This automates the above process and just asks you where you want to copy from and then copy to. Be aware that threads are still set to 8 (per the flag "-j8") but you can change this manually.

   read -ep "What is the directory from? " from; read -ep "What is the directory to? " to;  pwd=$(pwd); cd $from && ls | parallel -v -j8 rsync -azvP --progress {} $to{}; cd $pwd

This will delete all files within the specified directory using rm.

   read -ep "What is the directory to delete stuff in? " delete; pwd=$(pwd); cd $delete && ls | grep -v "./" | grep -v "../" | parallel -v -j8 rm -rf {}; cd $pwd

If rm runs into "too many arguments", this'll work instead.

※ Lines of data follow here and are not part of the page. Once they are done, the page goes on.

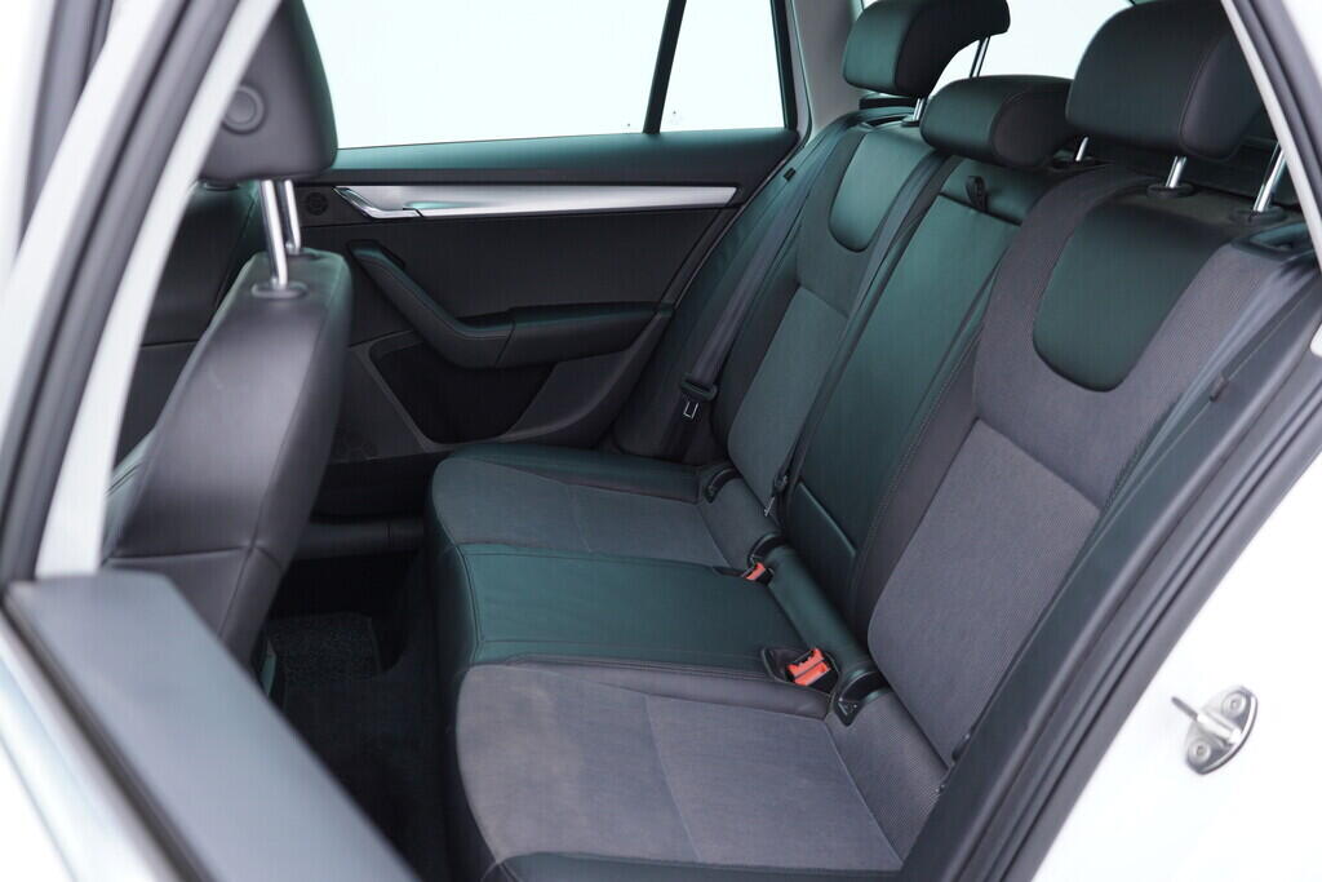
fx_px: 1322
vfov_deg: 36.9
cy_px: 441
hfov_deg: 53.1
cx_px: 661
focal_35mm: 36
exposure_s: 1/40
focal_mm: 24
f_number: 2.8
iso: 200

   read -ep "What is the directory to delete stuff in? " delete; pwd=$(pwd); cd $delete && find . -name "*" | parallel -v -j8 rm -rf {}; cd $pwd

Recursively grep for STRING within /DIR using 8 threads in parallel:

   find /DIR -type f | parallel -k -j8 -n 1000 -m grep -H -n -ril STRING {}

Install Parallel

Parallel is usually within each OS repository. There's usually a workaround if it isn't.

Install Parallel to CentOS 6:

   cd /etc/yum.repos.d/
   wget http://download.opensuse.org/repositories/home:tange/CentOS_CentOS-6/home:tange.repo
   yum install parallel